L.E. Modesitt, Jr. slithered into my consciousness with a series of mediocre books now collected as "The Time Diver" series. Frankly, they were readable, but not very. Then he popped up with The Ecolitan Envoy, a book with a different take on Ecology and a universe run by the big corporate dumbguys that started off well, but failed to deliver on its early promise. So Modesitt was okay, and ran in the middle of the "Class B" pack of writers.
Then I read a novel called The Magic Of Recluce and I saw a writer poised to take off for greater things. Although a fantasy novel, the "order-spelling" of the Black Mages of Recluce, and the "Chaos Magic" of the White Mages are well thought-out, and this time, the good guys wear black. This first novel is also a coming-of-age novel, a setting for which I have a fondness, and also has hooks into SF. Which you find out in The Fall of Angels.

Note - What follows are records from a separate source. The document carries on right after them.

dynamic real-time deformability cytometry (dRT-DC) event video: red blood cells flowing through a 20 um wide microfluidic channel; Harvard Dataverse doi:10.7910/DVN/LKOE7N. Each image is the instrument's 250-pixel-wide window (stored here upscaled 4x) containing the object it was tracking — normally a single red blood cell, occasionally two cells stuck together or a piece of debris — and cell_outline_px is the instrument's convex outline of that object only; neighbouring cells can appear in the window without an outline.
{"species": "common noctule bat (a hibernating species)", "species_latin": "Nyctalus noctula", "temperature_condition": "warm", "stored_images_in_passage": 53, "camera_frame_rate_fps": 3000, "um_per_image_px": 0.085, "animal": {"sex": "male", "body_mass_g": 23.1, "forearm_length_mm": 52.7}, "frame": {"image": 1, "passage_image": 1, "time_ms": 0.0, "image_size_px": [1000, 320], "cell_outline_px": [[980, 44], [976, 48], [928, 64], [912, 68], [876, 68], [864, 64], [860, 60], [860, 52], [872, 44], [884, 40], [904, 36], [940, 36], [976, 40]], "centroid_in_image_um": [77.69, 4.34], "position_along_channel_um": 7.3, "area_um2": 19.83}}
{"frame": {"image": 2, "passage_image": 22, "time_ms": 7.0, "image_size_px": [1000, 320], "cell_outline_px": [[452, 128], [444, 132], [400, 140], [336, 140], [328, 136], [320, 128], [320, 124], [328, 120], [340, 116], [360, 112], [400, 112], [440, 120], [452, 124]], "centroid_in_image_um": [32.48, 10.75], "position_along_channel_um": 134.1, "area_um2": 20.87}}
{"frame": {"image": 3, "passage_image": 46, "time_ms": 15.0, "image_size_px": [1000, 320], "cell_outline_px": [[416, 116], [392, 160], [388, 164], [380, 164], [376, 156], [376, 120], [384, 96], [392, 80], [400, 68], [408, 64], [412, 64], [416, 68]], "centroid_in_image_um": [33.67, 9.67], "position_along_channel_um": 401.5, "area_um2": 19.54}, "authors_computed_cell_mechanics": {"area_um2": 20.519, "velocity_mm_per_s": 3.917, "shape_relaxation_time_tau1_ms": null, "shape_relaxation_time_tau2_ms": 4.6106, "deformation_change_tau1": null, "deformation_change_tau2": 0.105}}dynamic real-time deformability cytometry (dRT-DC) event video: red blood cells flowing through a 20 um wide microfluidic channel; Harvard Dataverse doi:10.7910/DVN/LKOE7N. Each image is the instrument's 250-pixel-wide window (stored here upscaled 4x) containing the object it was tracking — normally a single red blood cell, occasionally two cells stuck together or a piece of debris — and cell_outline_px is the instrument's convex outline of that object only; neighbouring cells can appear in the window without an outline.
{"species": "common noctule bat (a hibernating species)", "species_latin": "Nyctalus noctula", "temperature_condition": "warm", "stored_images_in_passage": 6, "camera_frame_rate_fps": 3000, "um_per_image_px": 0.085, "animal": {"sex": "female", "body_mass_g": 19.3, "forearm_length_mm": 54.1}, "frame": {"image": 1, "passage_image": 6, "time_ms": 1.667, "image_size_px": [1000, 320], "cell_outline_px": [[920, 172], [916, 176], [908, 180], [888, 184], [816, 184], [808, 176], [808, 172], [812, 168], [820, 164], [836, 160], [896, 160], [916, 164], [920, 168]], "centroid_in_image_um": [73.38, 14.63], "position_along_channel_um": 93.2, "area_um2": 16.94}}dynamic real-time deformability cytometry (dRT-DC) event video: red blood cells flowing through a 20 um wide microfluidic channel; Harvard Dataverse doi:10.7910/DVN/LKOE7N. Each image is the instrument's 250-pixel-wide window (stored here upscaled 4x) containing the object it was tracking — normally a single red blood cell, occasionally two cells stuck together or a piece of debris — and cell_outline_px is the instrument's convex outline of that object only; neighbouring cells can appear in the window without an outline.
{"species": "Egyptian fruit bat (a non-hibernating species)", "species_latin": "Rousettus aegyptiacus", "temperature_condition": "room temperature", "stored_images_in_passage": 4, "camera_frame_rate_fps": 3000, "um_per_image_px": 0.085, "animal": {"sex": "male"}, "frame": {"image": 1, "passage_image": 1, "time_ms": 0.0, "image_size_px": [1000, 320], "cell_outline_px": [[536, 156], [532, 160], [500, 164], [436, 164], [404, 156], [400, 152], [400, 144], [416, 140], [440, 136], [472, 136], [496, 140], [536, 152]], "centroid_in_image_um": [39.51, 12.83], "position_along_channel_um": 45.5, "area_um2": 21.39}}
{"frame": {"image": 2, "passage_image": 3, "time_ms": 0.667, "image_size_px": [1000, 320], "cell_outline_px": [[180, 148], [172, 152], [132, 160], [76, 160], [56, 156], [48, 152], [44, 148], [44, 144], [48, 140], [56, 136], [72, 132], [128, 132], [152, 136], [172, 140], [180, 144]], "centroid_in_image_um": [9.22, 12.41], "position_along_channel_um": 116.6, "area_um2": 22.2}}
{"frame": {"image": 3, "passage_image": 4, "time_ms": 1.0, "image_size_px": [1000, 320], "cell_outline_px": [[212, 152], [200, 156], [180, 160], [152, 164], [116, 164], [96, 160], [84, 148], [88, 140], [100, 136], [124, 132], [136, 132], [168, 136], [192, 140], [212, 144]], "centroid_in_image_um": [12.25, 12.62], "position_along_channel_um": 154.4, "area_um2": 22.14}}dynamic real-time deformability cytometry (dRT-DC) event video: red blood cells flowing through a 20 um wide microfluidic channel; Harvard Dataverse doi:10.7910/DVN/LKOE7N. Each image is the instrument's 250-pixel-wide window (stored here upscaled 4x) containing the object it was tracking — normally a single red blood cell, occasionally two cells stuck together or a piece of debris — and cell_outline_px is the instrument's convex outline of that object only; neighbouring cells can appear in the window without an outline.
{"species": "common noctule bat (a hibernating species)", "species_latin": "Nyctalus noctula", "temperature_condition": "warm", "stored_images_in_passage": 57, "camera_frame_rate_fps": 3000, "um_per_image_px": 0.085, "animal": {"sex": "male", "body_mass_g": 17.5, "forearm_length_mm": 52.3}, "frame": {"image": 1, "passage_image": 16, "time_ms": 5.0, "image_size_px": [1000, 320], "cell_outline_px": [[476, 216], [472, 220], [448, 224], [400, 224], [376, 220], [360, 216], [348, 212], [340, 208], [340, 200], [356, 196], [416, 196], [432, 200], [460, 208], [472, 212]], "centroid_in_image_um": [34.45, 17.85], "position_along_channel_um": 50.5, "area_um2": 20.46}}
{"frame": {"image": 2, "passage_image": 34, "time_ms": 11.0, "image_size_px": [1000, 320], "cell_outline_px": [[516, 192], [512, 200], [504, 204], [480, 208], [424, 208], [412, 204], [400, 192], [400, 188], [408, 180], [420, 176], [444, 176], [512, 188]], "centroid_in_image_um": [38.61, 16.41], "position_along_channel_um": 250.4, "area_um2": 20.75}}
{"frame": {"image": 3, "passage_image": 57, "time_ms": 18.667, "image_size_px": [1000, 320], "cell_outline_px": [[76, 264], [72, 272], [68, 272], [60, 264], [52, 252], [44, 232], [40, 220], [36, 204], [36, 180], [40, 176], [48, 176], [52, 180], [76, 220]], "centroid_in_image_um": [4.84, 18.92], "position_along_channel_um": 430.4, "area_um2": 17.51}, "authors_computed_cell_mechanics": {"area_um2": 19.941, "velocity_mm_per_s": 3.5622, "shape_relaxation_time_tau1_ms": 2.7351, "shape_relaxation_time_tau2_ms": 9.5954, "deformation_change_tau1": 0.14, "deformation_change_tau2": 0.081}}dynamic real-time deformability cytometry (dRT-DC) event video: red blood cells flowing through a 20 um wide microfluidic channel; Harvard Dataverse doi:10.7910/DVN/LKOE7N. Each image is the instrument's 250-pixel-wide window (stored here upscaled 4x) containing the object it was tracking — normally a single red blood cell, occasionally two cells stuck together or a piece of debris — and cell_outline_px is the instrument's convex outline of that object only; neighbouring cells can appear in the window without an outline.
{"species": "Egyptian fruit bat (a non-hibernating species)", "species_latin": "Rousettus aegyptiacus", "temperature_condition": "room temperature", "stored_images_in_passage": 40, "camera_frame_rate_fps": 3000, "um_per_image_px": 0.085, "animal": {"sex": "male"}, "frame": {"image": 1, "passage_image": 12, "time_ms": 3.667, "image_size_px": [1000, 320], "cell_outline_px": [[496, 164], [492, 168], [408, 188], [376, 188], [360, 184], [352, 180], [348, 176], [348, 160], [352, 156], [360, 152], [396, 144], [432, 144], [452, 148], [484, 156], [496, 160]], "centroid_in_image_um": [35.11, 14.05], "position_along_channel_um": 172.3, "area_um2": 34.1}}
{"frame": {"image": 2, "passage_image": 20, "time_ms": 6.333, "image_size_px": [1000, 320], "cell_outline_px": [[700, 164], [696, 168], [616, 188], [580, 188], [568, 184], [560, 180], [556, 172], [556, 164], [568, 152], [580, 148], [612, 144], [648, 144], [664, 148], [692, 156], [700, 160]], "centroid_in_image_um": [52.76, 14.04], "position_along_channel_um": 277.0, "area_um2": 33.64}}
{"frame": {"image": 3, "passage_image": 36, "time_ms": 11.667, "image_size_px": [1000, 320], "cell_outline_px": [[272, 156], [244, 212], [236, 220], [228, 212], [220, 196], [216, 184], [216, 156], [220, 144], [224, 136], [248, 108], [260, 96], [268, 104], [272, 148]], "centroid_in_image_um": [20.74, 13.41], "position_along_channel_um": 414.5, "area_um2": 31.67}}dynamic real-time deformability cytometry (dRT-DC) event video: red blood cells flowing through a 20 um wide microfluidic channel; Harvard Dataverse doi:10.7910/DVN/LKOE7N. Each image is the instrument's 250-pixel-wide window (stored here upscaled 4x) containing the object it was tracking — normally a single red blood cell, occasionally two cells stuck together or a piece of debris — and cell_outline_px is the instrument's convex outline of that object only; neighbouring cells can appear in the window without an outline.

The first 20 or so of the Recluce books... No, not really. But there are twelve. Is this what has been called "page production madness"? Well, not really, as each of the stories gives more details and different protagonists to play with. Still, although I'm looking forward to Wellsprings of Chaos I still sometimes feel "over Recluced".
Modesitt has a couple other series going on: The Spell Singer novels, the Corean Chronicles, his Ghost novels (very strange, an alternative universe in which ghosts are tangible) and others ( which you may view at his Official Website).
In his non-series books, though, one of the most moving, intriguing novels is Archform:Beauty upon which I have pontificated in an earlier editorial. Everyone's basic needs are taken care of in this world, but how does one create a meaningful life? Some great thinking in here.
I'd also forgotten that Modesitt has written a number of stories which have appeared in Analog, Asimov's and other magazines. So he is also a short-story writer.
L.E. Modesitt has grown as a writer over the past decade and is now one of the most enjoyable writers of the new century. I read all his new works as I can find them, and recommend them to my friends who chew gum. No, no... That didn't come out right... To my friends who WON'T chew gum... There, that's better.